Car l’affinage n’est pas que simple gestion d’une grosse quantité de meules : il est aussi incroyablement technique et ne  peut être le fait que de réels amoureux et connaisseurs en goût. Allez tailler un brin de bavette avec les gars dans les caves, vous en serez plus que convaincu. Il leur faut de six à huit mois de soins pour tirer le meilleur du Comté qui nous est livré.

 

 

Il ne reste plus qu’à déguster… Le comté que nous avons carotté en cave présente de très nets arômes de caramel au lait, la caractéristique la plus fréquente sur ce fromage restant la noisette. Les connaisseurs ne s’arrêtent toutefois pas là et n’hésitent pas à convoquer leur muse pour enrichir leur épatant vocabulaire : tout y passe, des arômes « cuir » à celui d’ « étable au moment de la traite », du « foin mouillé » au « vert de poireau », de l’ « oignon grillé » à la « châtaigne » en passant par la « cancoillotte », le « beurre frais » ou la « vanille »… Une incroyable palette d’images à disposition pour codifier la dégustation d’un sacré fromage. Le terme « fruité » désignant généralement l’intensité du Comté, qui peut éventuellement ne rien devoir au fruit. Zut, ça se complique…
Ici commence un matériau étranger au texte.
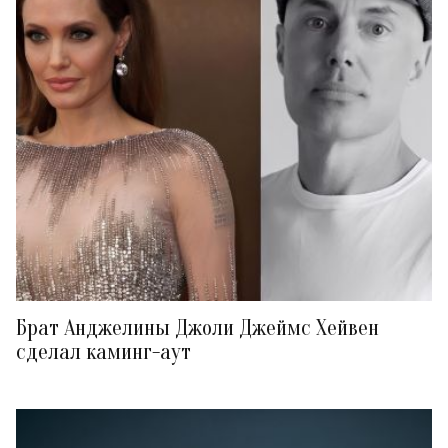
Брат Анджелины Джоли Джеймс Хейвен
сделал каминг-аут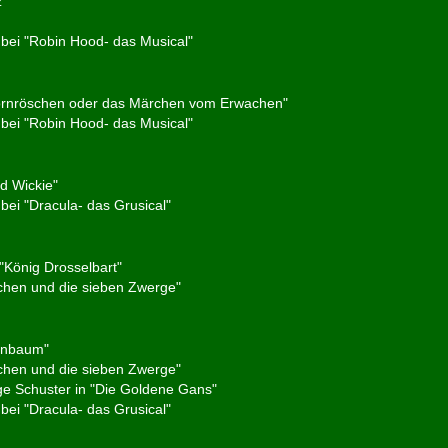
z"
bei "Robin Hood- das Musical"
ornröschen oder das Märchen vom Erwachen"
bei "Robin Hood- das Musical"
d Wickie"
ei "Dracula- das Grusical"
"König Drosselbart"
chen und die sieben Zwerge"
tenbaum"
chen und die sieben Zwerge"
ge Schuster in "Die Goldene Gans"
ei "Dracula- das Grusical"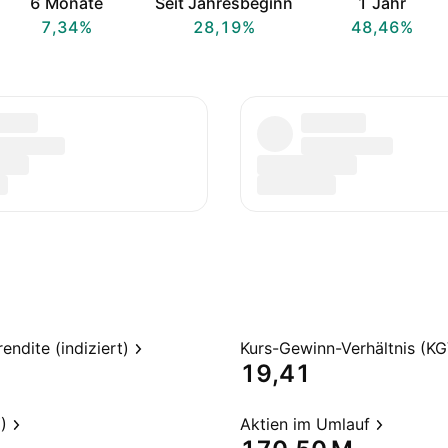
6 Monate
Seit Jahresbeginn
1 Jahr
7,34%
28,19%
48,46%
endite (indiziert)
Kurs-Gewinn-Verhältnis (KG
19,41
)
Aktien im Umlauf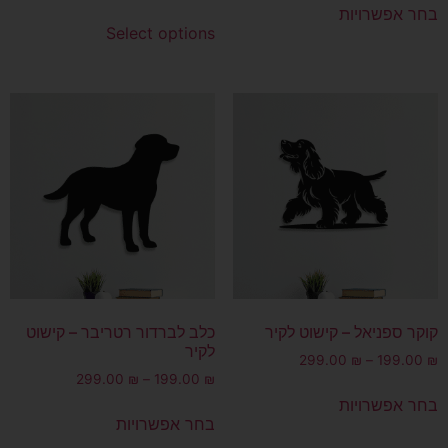
בחר אפשרויות
Select options
קוקר ספניאל – קישוט לקיר
כלב לברדור רטריבר – קישוט
לקיר
299.00
₪
–
199.00
₪
299.00
₪
–
199.00
₪
בחר אפשרויות
בחר אפשרויות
Le dernier point sur lequel nous insisterons concerne la régularité du fromage qui nous est servi, laquelle ne doit rien au hasard : les caractéristiques du Comté réservé à Satoriz sont suivies autant que possible, fruit d’un aiguillage de chaque meule vers le client demandeur, au moment opportun. Résultat : intensité moyenne, fondant exquis. Ce chouchoutage sur mesure, depuis bien quinze ans maintenant, nous rend d’autant plus exigeants… Sachez-le : volontiers fidèle à Marcel Petite, nous ne nous sommes pourtant … jamais empêchés de déguster les autres Comtés qu’on nous proposait à l’occasion ; toujours plaisants, aucun pourtant ne nous a jamais fait douter de notre choix… Ce qui flatte notre ego comme notre palais, surtout depuis que nous savons que 90 % des restaurants trois étoiles font le choix Marcel Petite.

Quant à nos clients… Pour leur fromage quotidien, ils font aussi preuve d’un certain goût, semble-t-il… 

Bon à savoir :

  • Il faut dix litres de lait pour obtenir un kilo de Comté.
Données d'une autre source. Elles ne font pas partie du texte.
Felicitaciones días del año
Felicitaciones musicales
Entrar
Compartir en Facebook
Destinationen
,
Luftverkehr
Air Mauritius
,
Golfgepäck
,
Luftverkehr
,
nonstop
  • Un Comté affiné ne contient généralement plus de lactose. 

  • Le Comté peut se conserver au réfrigérateur, au niveau des légumes. Pensez à le sortir bien avant de le déguster, pour une température optimale située entre 15 et 18 degrés.
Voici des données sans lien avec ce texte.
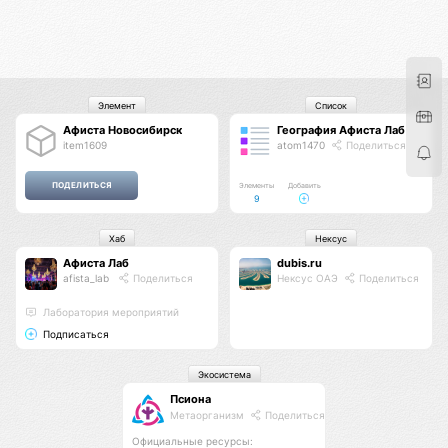
Элемент
Список
Афиста Новосибирск
География Афиста Лаб
item1609
atom1470
Поделиться
Элементы
Добавить
9
Хаб
Нексус
Афиста Лаб
dubis.ru
afista_lab
Поделиться
Нексус ОАЭ
Поделиться
Лаборатория мероприятий
Подписаться
Экосистема
Псиона
Метаорганизм
Поделиться
Официальные ресурсы: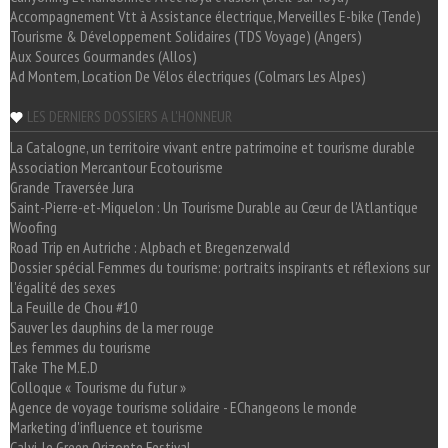
Accompagnement Vtt à Assistance électrique, Merveilles E-bike (Tende)
Tourisme & Développement Solidaires (TDS Voyage) (Angers)
Aux Sources Gourmandes (Allos)
Ad Montem, Location De Vélos électriques (Colmars Les Alpes)
LES DERNIERS DOSSIERS A L'HONNEUR
La Catalogne, un territoire vivant entre patrimoine et tourisme durable
Association Mercantour Ecotourisme
Grande Traversée Jura
Saint-Pierre-et-Miquelon : Un Tourisme Durable au Cœur de l'Atlantique
Woofing
Road Trip en Autriche : Alpbach et Bregenzerwald
Dossier spécial Femmes du tourisme: portraits inspirants et réflexions sur
l'égalité des sexes
La Feuille de Chou #10
Sauver les dauphins de la mer rouge
Les femmes du tourisme
Take The M.E.D
Colloque « Tourisme du futur »
Agence de voyage tourisme solidaire - EChangeons le monde
Marketing d'influence et tourisme
Calvi, le Green Orizonte Festival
Comment consommer le Comté ?

Le traditionnel plateau de fromage reste une institution. On s’en régale bien sûr avec les gratins, pâtes ou autres recettes au fromage, de plus en plus nombreuses. Avec les viandes blanches, le poisson, pour lier les sauces… Notre séquence polémique : le fromage de la fondue, c’est le Comté… Tout seul, même si nos amis Savoyards préconisent d’en utiliser trois… (qu’est-ce qu’on aime attiser les braises !). Un Comté jeune se déguste facilement au petit-déjeuner, un Comté très affiné trouvera plus volontiers sa place à l’apéritif - avec des fruits - qu’à la fin du repas. Accompagné d’une grande bouteille de vin, rouge la plupart du temps. Les connaisseurs lui préfèrent cependant le blanc, s’il est élaboré à partir du cépage local, le savagnin, ou si ce vin blanc a le bon goût d’être jaune.